## Task statement:
Please express the records below as a Markdown table with the columns Row and Line, skipping any blank lines. Begin at the line that has "right hip: (161, 239, 0)" and stop after the line that has "left elbow: (201, 227, -6)".

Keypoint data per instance
-- Opening Marker --

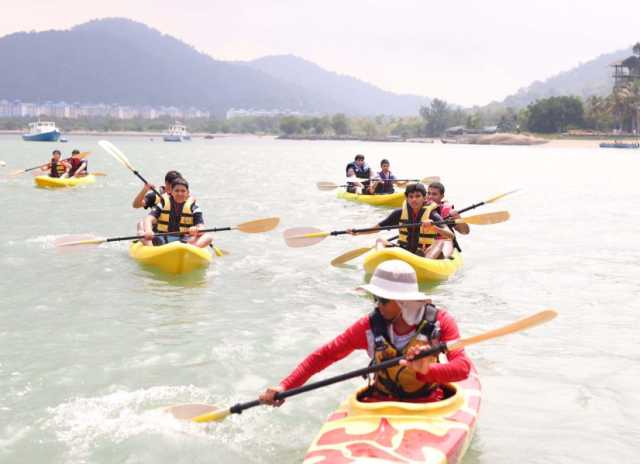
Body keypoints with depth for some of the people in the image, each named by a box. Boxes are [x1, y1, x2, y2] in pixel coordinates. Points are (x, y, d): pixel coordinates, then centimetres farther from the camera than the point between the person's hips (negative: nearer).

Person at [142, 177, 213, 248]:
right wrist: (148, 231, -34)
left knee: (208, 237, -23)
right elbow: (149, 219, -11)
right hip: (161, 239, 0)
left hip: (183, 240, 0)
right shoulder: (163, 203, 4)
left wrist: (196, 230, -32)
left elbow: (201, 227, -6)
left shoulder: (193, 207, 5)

-- Closing Marker --
-- Opening Marker --

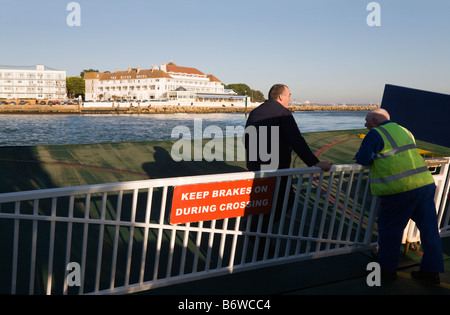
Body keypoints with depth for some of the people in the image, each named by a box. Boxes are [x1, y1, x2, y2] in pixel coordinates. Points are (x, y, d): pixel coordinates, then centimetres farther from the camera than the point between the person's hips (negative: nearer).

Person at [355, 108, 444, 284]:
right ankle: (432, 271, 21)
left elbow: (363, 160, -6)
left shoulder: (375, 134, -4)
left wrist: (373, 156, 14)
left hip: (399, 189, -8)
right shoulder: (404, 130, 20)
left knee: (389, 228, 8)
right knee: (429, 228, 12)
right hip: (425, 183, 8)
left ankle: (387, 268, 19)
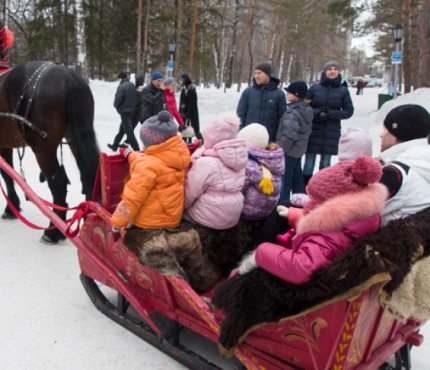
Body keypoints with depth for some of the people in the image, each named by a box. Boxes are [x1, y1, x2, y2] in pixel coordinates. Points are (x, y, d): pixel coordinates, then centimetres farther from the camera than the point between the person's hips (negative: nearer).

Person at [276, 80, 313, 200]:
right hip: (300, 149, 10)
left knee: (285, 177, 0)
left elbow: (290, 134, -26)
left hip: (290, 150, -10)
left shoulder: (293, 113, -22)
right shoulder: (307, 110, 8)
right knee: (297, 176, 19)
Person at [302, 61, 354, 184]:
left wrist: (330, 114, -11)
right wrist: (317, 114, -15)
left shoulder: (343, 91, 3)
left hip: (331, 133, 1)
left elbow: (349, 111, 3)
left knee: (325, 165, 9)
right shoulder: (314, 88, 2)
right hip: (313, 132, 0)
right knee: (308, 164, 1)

-- Closing Marker --

## Answer to this exercise:
| Row | Line |
|---|---|
| 1 | right hip: (161, 239, 0) |
| 2 | left hip: (183, 240, 0) |
| 3 | right shoulder: (163, 203, 4) |
| 4 | left wrist: (196, 230, -32) |
| 5 | left elbow: (201, 227, -6) |